You have a string s of lowercase English letters and an integer array shifts of the same length.

Call the shift of a letter, the next letter in the alphabet, (wrapping around so that ‘z’ becomes ‘a’).

• For example, shifting ‘a’ results in ‘b’, and shifting ‘z’ results in ‘a’.

Now for each shifts[i] = x, we want to shift the first i + 1 letters of s, x times.

Return the final string after all such shifts to s are applied.

Example

Example 1:

Input: s = "abc", shifts = [3,5,9]
Output: "rpl"
Explanation: We start with “abc”.
Arriving at “rpl” by shifting:

• 1st letter by 3 times to ‘d’.
• 1st 2 letters by 5 times to ‘h’ and ‘h’ (starting from ‘d’) resulting in ‘hhc’.
• 1st 3 letters by 9 times to ‘rpl’ due to cyclic shifts.

Clarifying Questions

1. Input Constraints:
   • Is s always non-empty?
   • What is the maximum length of s and shifts?
   • Are the values in shifts non-negative?
2. Output Constraints:
   • Does the output string need to exactly match case-sensitivity?

Strategy

1. Accumulate Shifts:
   • Traverse the shifts array from end to start, accumulating the effect of shifts.
   • Instead of applying the shifts [3, 5, 9] directly, consider cumulative shifts at each step. This way, the 2nd shift also includes the 3rd shift, and the 1st shift includes both 2nd and 3rd shifts.
2. Apply Shifts to String:
   • Modify the original string s by shifting the characters according to the values in the modified shifts array.
   • Use modulo operation to handle the wrapping around (‘z’ shifting to ‘a’).

:: EXERCISE AIM ::
Answer these from the letter-shift problem text:
(a) What letter results from shifting 'z'?
(b) What is the output in Example 1?
(c) In which direction does the strategy go through the shifts array?
You won't need the material here.

:: RECORDED INFORMATION ::
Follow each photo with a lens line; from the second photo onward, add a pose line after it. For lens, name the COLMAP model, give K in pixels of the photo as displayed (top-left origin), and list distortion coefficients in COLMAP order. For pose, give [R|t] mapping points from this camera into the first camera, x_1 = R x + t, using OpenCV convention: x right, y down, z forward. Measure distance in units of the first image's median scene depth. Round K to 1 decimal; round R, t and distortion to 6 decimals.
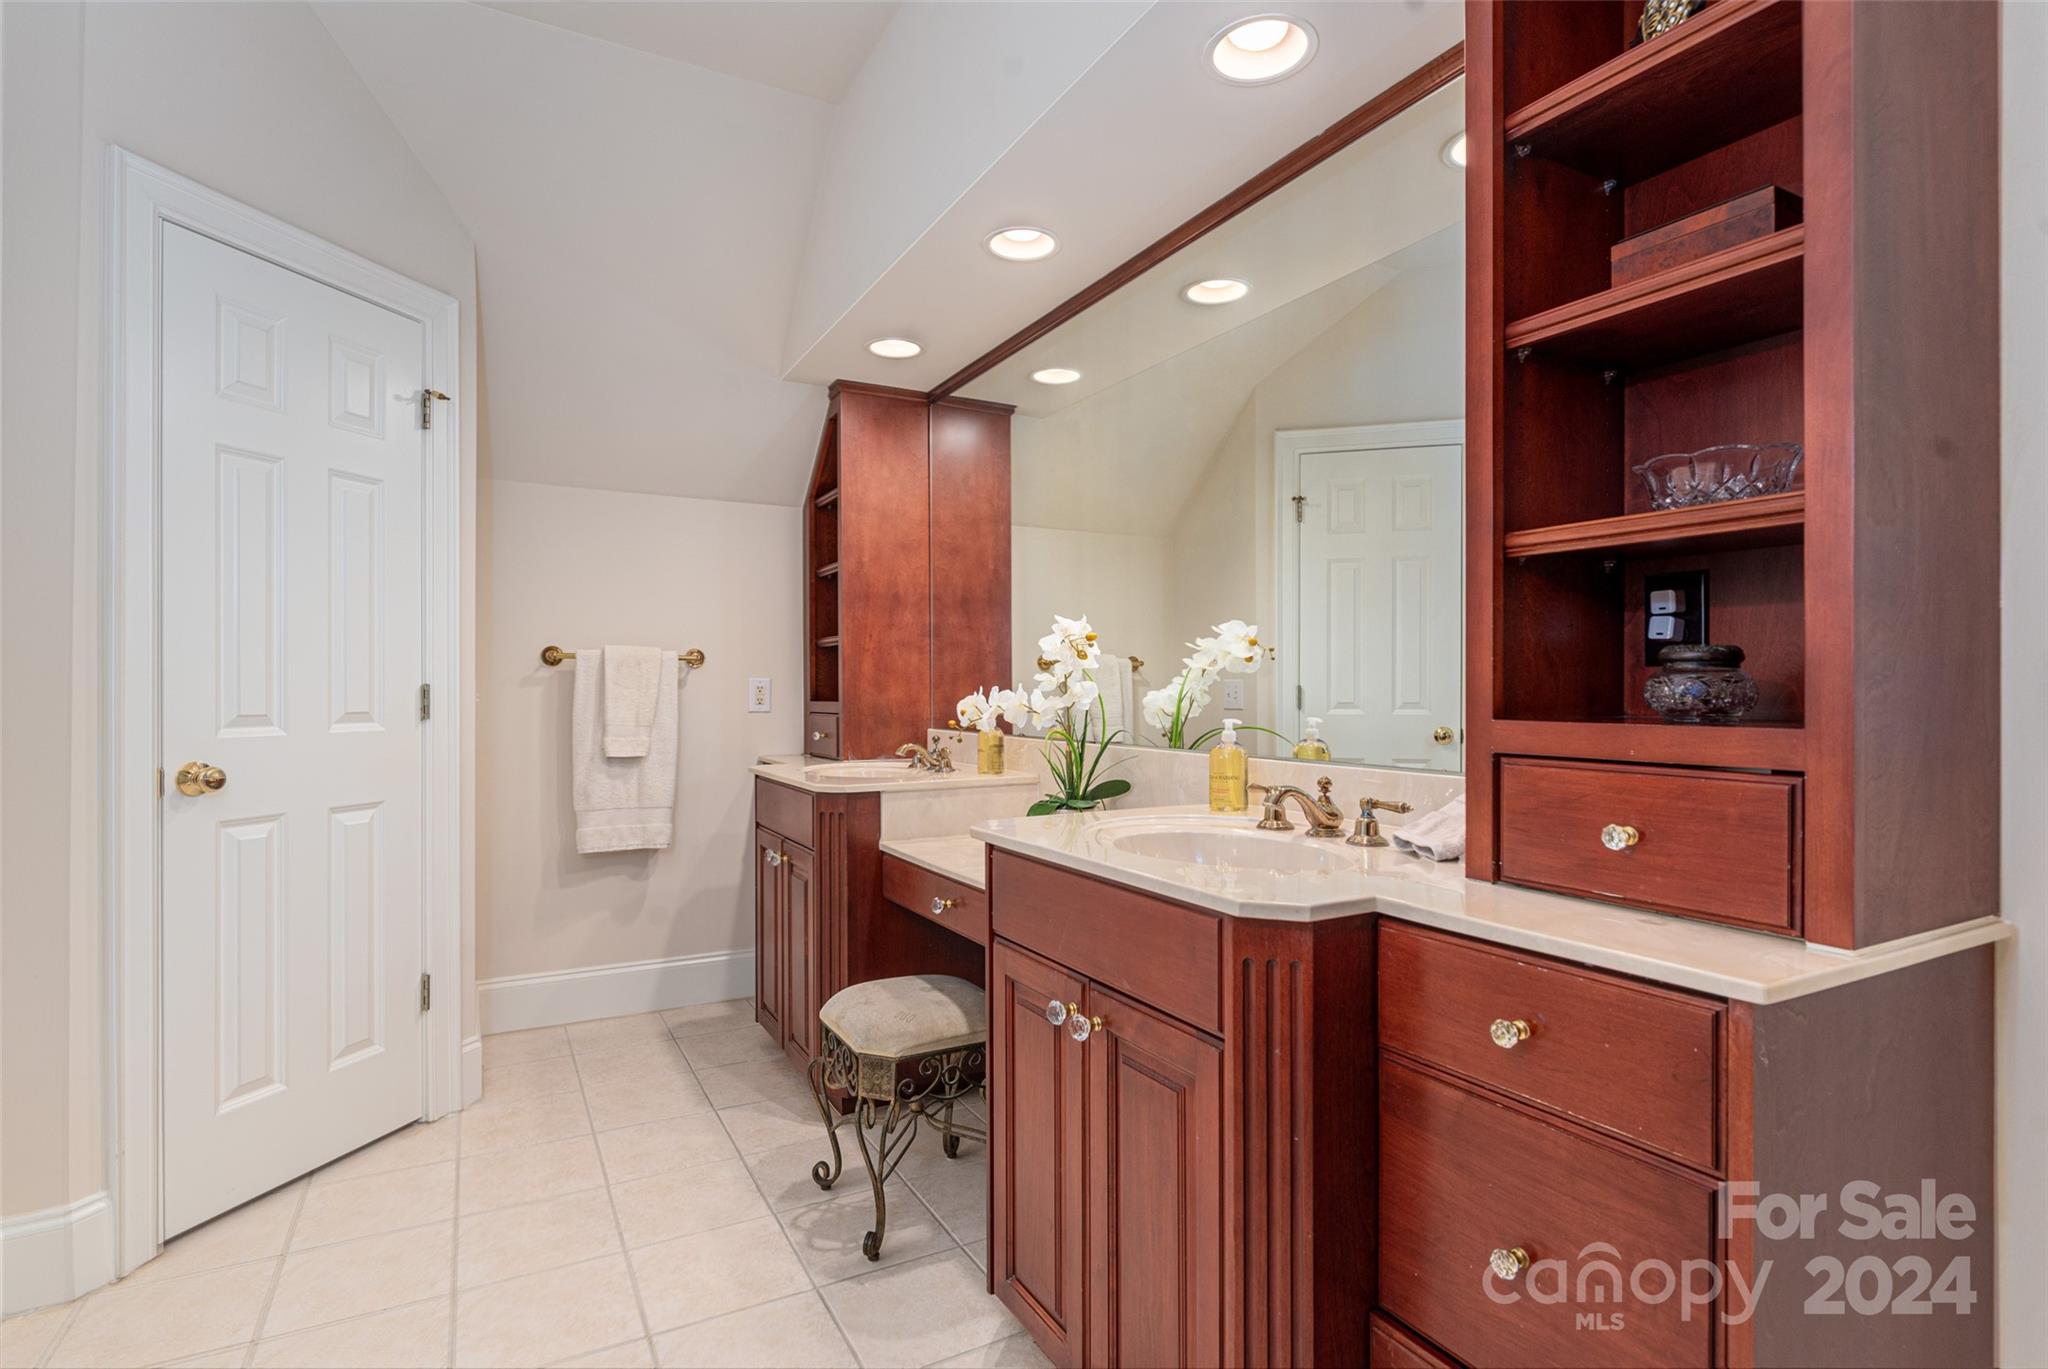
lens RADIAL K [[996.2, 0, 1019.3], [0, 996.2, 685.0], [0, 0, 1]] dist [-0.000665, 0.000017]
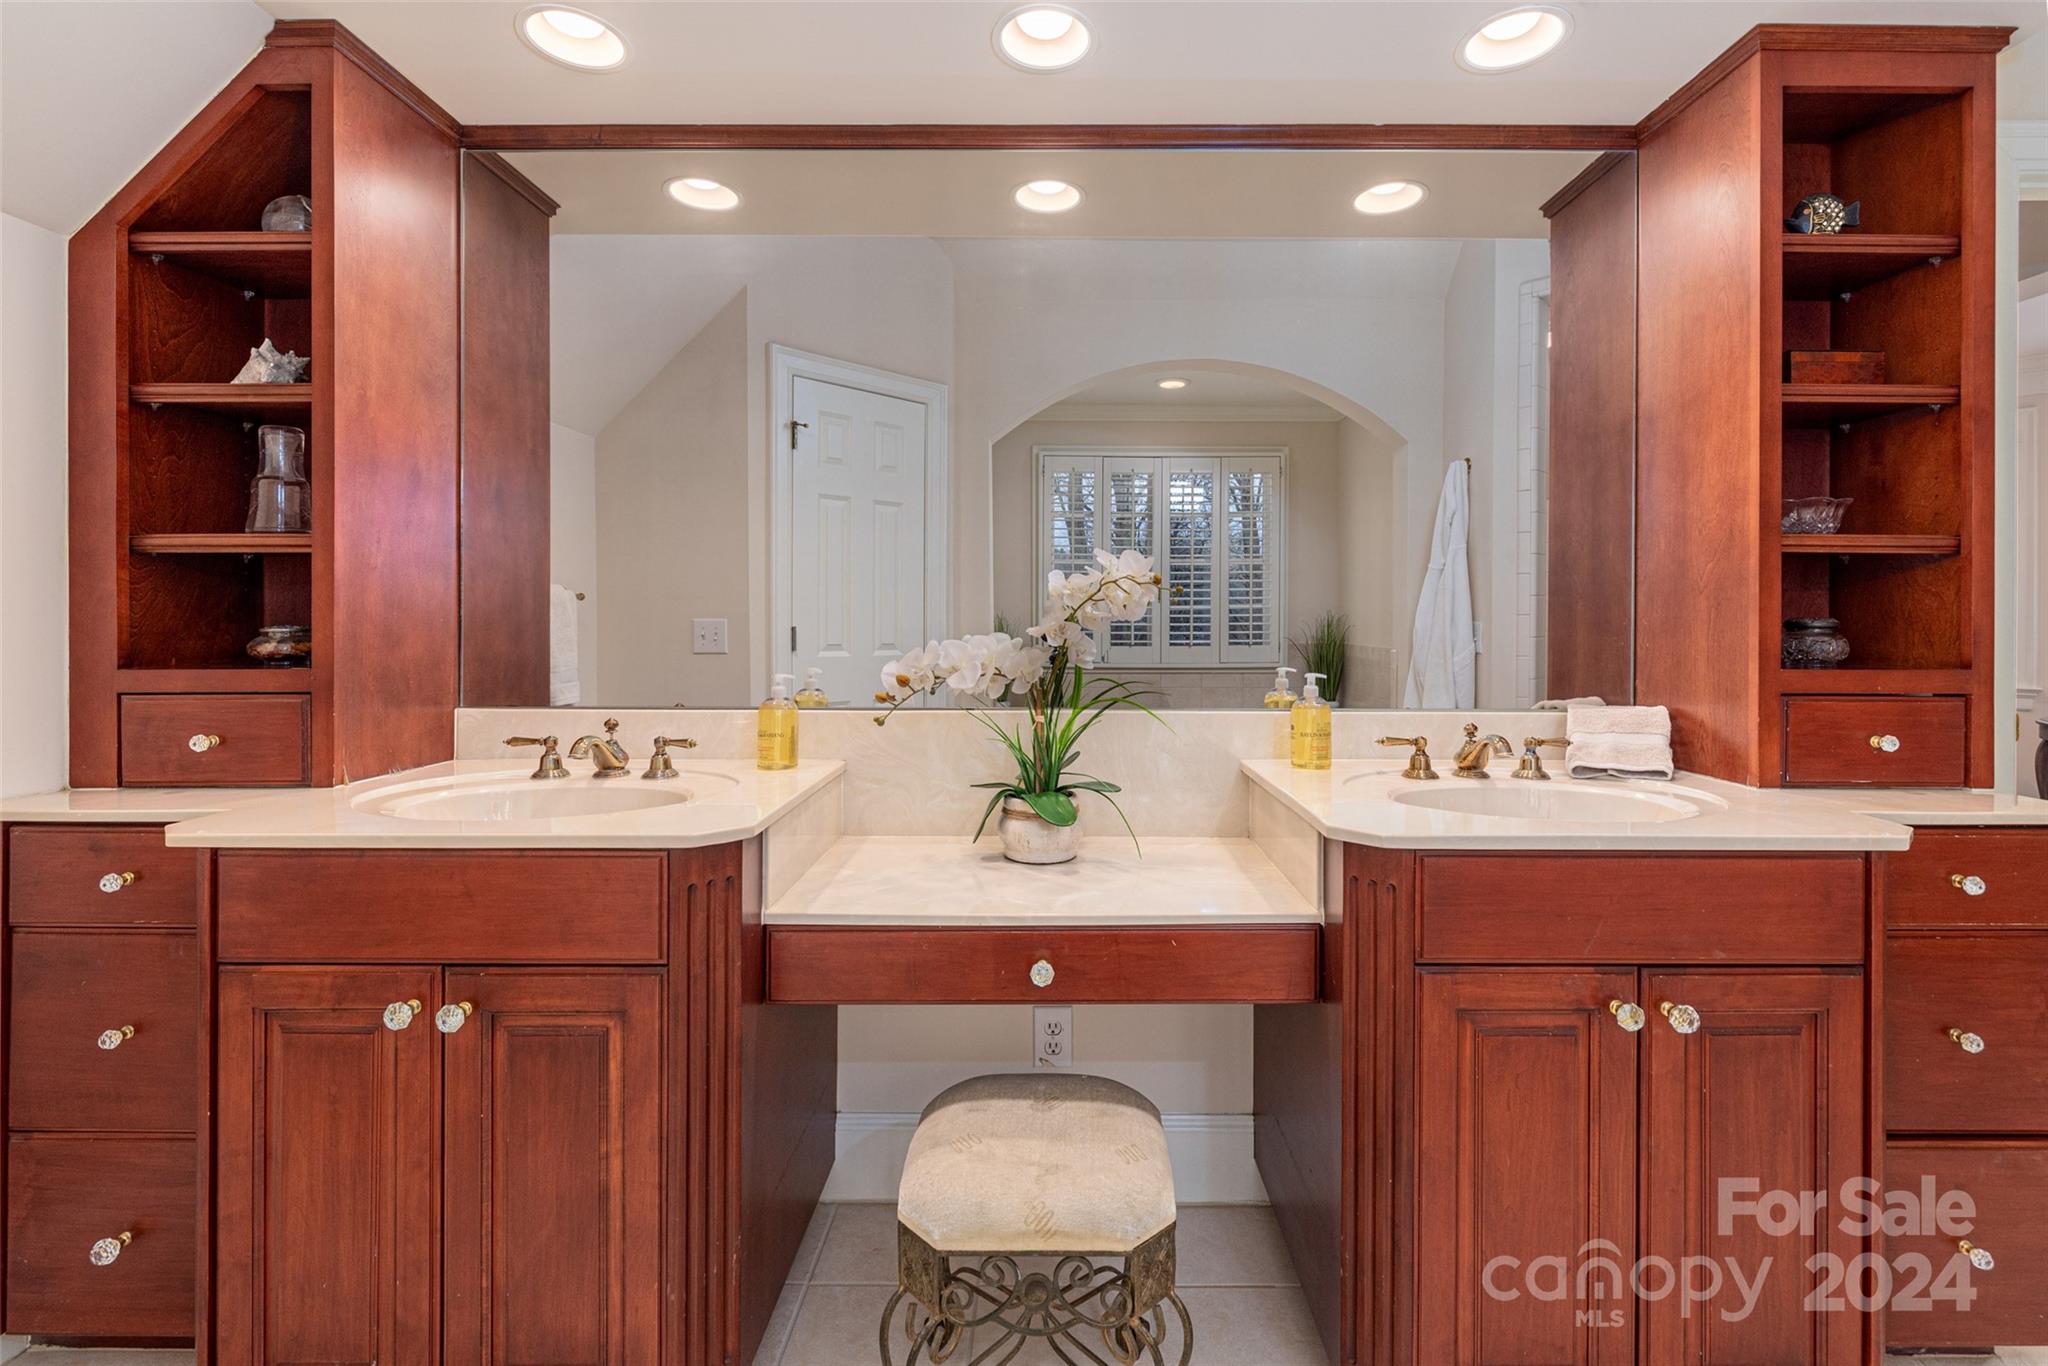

:: RESULT BELOW ::
(a) 'a'
(b) "rpl"
(c) From end to start